神託術は、神託の加護と呼ばれる特殊な力場を媒介として発動する技術であり、術者は詠唱を行うことで様々な現象を引き起こすことができる。防壁の展開、物体の浮遊、衝撃波の放出など、その用途は多岐にわたり、戦闘だけでなく建築や運搬、生活技術にも利用されていたと考えられている。
数千年前には神託文明を支える基盤技術として世界中で広く用いられていたが、時代の流れとともに神託の加護が衰退したことで、現代では高度な神託術を扱える者は極めて少なくなった。そのため黎明時代では、科学技術によって神託術を補助・増幅する装置が開発され、多くの神託術士はそれらを併用することで術を発動している。

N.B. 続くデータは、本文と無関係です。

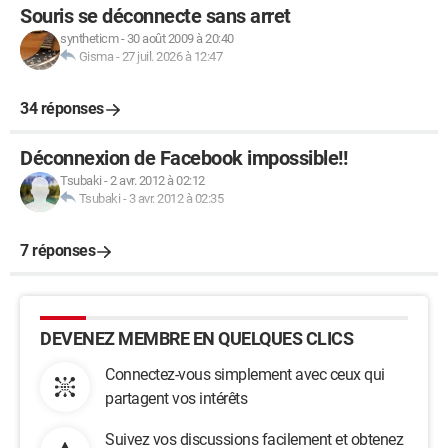
Souris se déconnecte sans arret
syntheticm
-
30 août 2009 à 20:40
Gisma
-
27 juil. 2026 à 12:47
34 réponses
Déconnexion de Facebook impossible!!
Tsubaki
-
2 avr. 2012 à 02:12
Tsubaki
-
3 avr. 2012 à 02:35
7 réponses
DEVENEZ MEMBRE EN QUELQUES CLICS
Connectez-vous simplement avec ceux qui
partagent vos intérêts
Suivez vos discussions facilement et obtenez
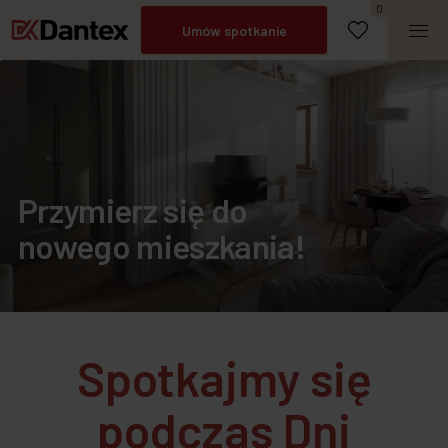
0
Umów spotkanie
Napisz do nas
Zadzwoń
Przymierz się do
nowego mieszkania!
Spotkajmy się
podczas Dni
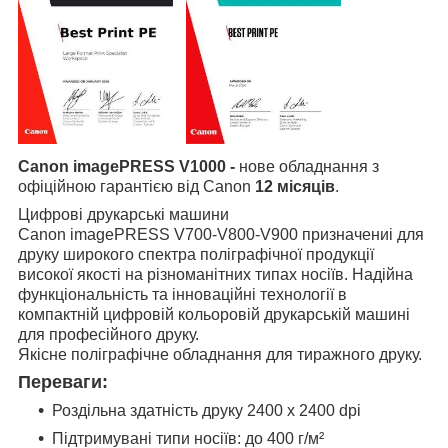
Canon
imagePRESS V1000
-
нове обладнання з
офіційною гарантією від Canon
12 місяців
.
Цифрові друкарські машини
Canon
imagePRESS V700-V800-V900
призначениі для
друку широкого спектра поліграфічної продукції
високої якості на різноманітних типах носіїв. Надійна
функціональність та інноваційні технології в
компактній цифровій кольоровій друкарській машині
для професійного друку.
Якісне поліграфічне обладнання для тиражного друку.
Переваги:
Роздільна здатність друку 2400 x 2400 dpi
Підтримувані типи носіїв: до 400 г/м²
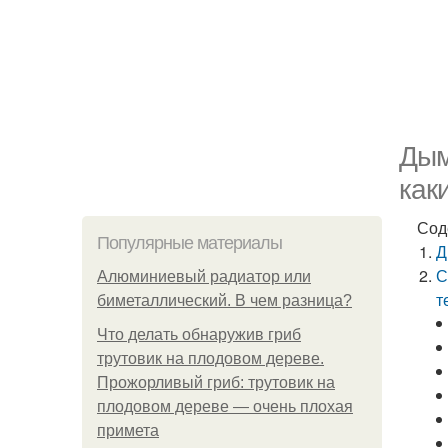
Дым
как
Сод
Популярные материалы
Д
С
Алюминиевый радиатор или
т
биметаллический. В чем разница?
Что делать обнаружив гриб
трутовик на плодовом дереве.
Прожорливый гриб: трутовик на
плодовом дереве — очень плохая
примета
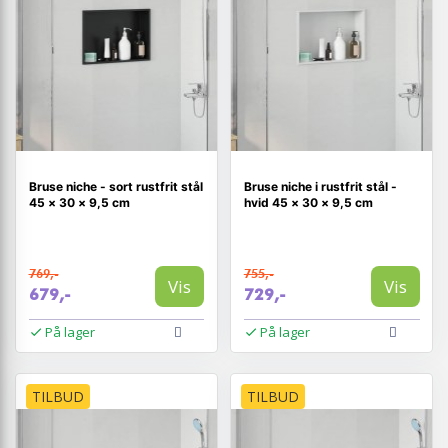
Bruse niche - sort rustfrit stål
Bruse niche i rustfrit stål -
45 × 30 × 9,5 cm
hvid 45 × 30 × 9,5 cm
769,-
755,-
Vis
Vis
679,-
729,-
På lager
På lager
TILBUD
TILBUD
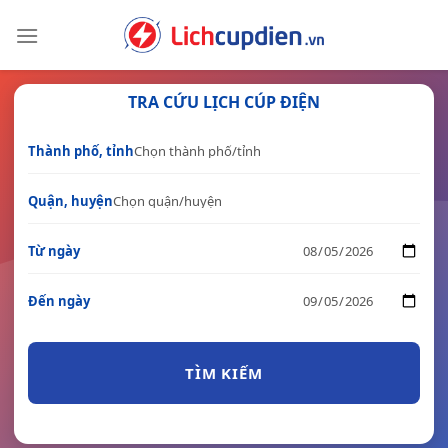
Skip
to
content
TRA CỨU LỊCH CÚP ĐIỆN
Thành phố, tỉnh
Quận, huyện
Từ ngày
Đến ngày
TÌM KIẾM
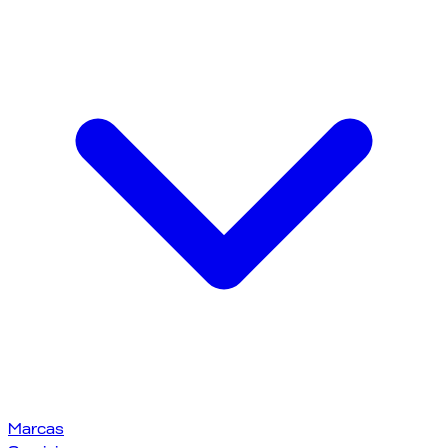
Marcas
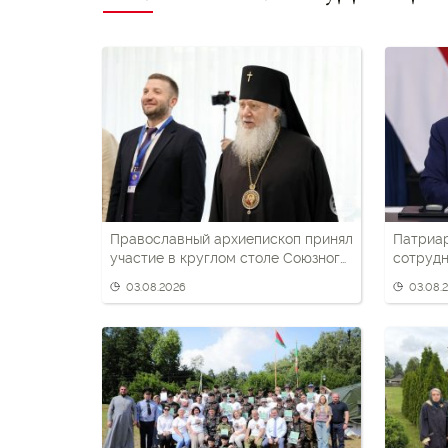
Православный архиепископ принял
Патриа
участие в круглом столе Союзного
сотрудн
государства
беларус
03.08.2026
03.08.
патриот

一方で、ごく一部の神託術士は補助装置に頼ることなく高位の神託術を扱うことができるとされ、その力は現代の常識を大きく超えている。
ルミナリアや天空都市ソレーヌでは、現代を遥かに凌ぐ規模と精度の神託術が数多く確認されており、都市に残る破壊痕や数千年間維持され続けた巨大な封印も、古代の神託術によるものと考えられている。神託術は現在もなお多くの謎に包まれており、古代文明を解き明かす上で最も重要な研究対象の一つとなっている。